We started the day at the Youth Rally in a massive stadium with nearly vertical floor to ceiling seating. On the large stage below, the Matt Maher Band played loud Christian music and got the thousands of teenagers to sing and chant along. The Rally included a testimony from keynote speaker Elizabeth McClung. She held the kids’ attention with her stories of sidewalk counseling in Austin, Texas. Afterward, came Bishop Loverde’s Mass. As the line of priests and seminarians processed in, row after endless row of white robed men marching solemnly up the stage to bow before the altar, I stood in awe as I always do when I see so many people who have offered their entire lives in complete commitment to God’s service.
Although this was not my first time attending the March for Life, it was my first time chaperoning twenty eager and energetic middle-schoolers - the logistical issues of which kept me feeling very distant from the fifty-five million aborted children for whom I marched on this freezing day in Washington D.C. However, in the end, it was this rambunctious group that rekindled in me the meaning and purpose to this peaceful protest.
After the Rally, we drove our students to D.C. and waited on the mall for the March to start. (Brr!) As we joined up with the other marchers, I felt familiarity settle over me. The people and their cheers and banners were as consistent as last year and the year before - changing only in number.
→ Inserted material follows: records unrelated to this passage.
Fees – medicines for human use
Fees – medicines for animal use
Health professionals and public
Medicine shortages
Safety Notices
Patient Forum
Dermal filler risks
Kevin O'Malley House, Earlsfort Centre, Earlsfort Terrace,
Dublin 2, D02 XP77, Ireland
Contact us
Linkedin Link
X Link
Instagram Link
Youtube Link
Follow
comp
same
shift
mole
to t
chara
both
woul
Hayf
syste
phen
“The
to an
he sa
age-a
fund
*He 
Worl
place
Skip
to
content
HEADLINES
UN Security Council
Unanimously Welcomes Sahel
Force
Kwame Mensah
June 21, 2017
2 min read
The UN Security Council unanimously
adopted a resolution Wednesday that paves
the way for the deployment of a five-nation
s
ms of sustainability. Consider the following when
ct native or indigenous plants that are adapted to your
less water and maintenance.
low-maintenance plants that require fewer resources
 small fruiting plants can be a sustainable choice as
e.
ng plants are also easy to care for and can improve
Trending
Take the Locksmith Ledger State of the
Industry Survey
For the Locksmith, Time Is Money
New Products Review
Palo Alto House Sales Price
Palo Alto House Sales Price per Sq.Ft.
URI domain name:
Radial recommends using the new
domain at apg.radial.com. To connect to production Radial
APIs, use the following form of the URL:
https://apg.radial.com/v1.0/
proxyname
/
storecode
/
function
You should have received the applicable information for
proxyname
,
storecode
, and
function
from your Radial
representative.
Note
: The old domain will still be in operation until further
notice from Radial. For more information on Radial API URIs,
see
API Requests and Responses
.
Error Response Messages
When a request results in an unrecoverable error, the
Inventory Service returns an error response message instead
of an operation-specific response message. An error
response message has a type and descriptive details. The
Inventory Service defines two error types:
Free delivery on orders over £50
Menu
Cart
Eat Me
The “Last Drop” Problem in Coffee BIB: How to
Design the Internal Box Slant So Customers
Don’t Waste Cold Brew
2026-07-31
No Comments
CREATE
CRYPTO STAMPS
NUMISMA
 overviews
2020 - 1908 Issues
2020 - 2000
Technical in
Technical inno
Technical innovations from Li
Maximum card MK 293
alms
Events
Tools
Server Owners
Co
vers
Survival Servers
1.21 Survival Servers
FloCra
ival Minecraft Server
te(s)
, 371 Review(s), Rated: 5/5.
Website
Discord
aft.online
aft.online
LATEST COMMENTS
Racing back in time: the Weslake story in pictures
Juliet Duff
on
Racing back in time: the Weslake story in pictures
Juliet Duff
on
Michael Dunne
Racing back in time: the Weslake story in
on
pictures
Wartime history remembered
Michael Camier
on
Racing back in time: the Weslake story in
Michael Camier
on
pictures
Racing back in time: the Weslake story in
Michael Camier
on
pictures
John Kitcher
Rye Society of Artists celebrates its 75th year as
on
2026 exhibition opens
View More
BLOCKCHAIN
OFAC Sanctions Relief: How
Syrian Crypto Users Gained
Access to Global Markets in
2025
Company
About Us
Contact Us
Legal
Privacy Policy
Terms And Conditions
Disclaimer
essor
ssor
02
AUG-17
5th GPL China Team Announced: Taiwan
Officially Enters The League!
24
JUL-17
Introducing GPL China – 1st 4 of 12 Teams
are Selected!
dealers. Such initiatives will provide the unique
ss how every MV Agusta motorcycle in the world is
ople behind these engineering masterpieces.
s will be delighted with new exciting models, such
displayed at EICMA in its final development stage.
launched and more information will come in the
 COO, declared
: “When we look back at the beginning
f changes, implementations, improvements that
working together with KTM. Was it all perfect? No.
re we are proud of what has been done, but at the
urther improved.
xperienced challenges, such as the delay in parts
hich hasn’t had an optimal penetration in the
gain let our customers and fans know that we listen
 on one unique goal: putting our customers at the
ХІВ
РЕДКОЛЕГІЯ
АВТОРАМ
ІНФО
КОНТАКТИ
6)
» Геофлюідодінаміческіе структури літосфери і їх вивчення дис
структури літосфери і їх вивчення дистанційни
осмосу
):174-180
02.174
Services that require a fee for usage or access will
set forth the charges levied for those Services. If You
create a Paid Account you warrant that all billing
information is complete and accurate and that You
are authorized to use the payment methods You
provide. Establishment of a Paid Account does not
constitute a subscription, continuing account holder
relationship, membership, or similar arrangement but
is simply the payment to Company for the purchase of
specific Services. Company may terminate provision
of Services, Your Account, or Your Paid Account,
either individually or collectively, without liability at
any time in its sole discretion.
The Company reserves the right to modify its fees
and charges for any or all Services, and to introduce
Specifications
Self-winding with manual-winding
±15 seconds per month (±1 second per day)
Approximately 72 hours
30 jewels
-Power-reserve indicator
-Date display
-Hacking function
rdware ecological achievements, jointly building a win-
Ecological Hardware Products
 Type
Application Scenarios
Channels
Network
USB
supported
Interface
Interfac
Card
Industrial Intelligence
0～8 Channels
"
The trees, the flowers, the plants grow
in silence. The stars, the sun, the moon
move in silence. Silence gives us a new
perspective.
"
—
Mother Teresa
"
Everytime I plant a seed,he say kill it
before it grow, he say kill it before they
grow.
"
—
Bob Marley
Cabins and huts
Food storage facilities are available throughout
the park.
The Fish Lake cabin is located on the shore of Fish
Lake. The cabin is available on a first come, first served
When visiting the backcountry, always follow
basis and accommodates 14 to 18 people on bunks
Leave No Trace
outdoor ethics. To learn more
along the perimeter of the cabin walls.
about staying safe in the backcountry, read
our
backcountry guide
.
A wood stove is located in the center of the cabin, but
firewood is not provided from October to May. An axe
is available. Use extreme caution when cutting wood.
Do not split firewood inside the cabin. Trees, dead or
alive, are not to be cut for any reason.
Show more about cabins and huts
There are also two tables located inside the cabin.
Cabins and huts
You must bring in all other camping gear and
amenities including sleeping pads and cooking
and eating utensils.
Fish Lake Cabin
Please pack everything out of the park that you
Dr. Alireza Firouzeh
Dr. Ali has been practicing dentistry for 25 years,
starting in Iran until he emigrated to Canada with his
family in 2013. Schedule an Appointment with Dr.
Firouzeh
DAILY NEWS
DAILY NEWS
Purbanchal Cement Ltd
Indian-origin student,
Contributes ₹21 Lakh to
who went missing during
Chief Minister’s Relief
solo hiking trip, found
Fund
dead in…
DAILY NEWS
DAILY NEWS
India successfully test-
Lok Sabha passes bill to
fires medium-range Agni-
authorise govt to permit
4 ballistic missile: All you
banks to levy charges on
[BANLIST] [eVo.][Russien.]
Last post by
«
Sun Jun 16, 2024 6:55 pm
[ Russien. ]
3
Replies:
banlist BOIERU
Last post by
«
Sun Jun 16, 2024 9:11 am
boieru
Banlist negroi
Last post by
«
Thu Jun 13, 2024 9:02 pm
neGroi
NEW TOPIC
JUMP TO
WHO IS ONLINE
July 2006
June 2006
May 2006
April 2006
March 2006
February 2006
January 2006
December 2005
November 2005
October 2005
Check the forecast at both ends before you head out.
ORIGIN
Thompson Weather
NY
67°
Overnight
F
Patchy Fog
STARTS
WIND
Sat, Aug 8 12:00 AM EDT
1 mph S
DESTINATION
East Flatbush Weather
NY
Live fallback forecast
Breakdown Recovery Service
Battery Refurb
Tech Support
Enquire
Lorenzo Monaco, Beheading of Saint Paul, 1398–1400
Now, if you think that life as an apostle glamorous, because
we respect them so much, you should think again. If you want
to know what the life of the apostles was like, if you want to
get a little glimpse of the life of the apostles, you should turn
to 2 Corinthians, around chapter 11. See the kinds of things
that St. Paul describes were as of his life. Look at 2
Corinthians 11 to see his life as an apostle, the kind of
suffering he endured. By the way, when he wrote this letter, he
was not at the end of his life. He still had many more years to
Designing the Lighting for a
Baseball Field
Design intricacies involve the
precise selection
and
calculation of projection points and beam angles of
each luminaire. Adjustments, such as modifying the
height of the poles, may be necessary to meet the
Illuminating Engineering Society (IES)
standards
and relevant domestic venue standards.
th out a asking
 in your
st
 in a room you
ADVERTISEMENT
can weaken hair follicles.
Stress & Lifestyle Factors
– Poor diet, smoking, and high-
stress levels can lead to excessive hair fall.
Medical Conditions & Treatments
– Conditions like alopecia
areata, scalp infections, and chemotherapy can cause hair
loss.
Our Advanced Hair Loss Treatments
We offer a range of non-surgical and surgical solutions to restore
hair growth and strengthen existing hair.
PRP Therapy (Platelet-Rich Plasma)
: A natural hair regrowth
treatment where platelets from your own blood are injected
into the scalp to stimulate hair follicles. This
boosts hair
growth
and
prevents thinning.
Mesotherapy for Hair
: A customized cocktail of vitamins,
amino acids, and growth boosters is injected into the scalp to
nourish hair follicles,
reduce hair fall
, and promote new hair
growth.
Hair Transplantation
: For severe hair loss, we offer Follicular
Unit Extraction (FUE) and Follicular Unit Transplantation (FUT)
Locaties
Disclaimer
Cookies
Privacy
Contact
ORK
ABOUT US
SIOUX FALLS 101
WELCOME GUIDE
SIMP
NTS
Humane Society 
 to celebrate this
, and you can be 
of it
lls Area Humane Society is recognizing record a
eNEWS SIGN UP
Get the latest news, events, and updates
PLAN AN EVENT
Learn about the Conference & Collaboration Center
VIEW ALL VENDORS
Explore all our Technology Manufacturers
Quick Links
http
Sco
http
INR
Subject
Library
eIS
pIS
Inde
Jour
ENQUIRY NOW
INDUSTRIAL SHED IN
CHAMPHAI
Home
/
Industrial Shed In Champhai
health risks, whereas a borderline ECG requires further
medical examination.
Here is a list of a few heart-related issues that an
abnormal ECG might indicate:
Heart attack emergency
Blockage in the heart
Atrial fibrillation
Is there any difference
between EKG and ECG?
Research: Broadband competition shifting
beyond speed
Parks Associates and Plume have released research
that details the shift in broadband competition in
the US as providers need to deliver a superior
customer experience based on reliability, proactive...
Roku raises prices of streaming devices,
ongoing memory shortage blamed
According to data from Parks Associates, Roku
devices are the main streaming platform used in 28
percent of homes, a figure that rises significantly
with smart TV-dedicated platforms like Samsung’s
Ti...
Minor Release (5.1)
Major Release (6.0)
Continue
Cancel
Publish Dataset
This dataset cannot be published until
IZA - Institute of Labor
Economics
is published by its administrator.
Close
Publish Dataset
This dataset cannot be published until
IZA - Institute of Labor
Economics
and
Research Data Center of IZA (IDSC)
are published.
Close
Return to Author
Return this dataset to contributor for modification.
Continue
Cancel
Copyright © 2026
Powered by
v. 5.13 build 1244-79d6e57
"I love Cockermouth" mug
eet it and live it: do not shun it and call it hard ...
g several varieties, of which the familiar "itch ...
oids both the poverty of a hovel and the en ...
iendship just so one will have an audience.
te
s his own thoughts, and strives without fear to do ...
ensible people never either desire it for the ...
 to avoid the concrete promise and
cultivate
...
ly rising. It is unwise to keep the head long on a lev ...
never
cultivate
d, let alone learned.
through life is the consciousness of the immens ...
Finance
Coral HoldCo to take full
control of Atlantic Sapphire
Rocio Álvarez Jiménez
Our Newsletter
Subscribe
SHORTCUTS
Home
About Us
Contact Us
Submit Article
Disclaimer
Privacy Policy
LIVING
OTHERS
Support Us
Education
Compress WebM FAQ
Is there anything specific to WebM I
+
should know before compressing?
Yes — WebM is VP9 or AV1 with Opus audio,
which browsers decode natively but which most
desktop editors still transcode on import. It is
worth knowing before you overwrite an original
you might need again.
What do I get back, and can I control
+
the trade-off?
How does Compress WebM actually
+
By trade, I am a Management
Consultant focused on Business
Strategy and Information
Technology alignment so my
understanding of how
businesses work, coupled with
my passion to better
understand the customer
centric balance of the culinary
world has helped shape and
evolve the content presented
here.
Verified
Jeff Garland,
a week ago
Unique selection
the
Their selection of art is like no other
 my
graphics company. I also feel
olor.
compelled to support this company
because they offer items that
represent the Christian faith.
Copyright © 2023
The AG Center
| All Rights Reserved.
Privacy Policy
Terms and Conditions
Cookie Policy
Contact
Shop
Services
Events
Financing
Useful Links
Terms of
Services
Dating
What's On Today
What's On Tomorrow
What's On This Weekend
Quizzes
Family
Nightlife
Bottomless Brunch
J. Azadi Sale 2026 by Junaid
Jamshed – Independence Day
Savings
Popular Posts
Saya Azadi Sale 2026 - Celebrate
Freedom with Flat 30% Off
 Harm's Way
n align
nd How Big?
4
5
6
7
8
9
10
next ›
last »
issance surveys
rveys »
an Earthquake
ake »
As we walked through the cold and the crowd, the kids I kept a wary eye on slowly changed my attitude from ennui to renewed wonder. What was familiar to me was new to them and a reason to rejoice and cheer. So many people! So many pro-life proclamations! When we reached the top of the hill I turned around. Like every year, my breath caught at the sight of the multitude behind us. Pro-life marchers packed the street from side to side and though I could see down twenty blocks I couldn’t see where the crowd of marchers ended.
Five hundred thousand. The number was easy to say, but I could not fit that scope of people in my mind, even looking down at them from the top of the hill. So many people, so many individual lives all come together in one place - and each marcher represented more than one hundred children dead through abortion.
It is a strange but wonderful fact that though Roe v. Wade has cornered our laws for 40 years, I had to look hard to find a marcher that age or older. Most of the people were children - children speaking out for the children who cannot speak.
Truly, as one large banner proudly proclaimed, we are the Pro-Life generation.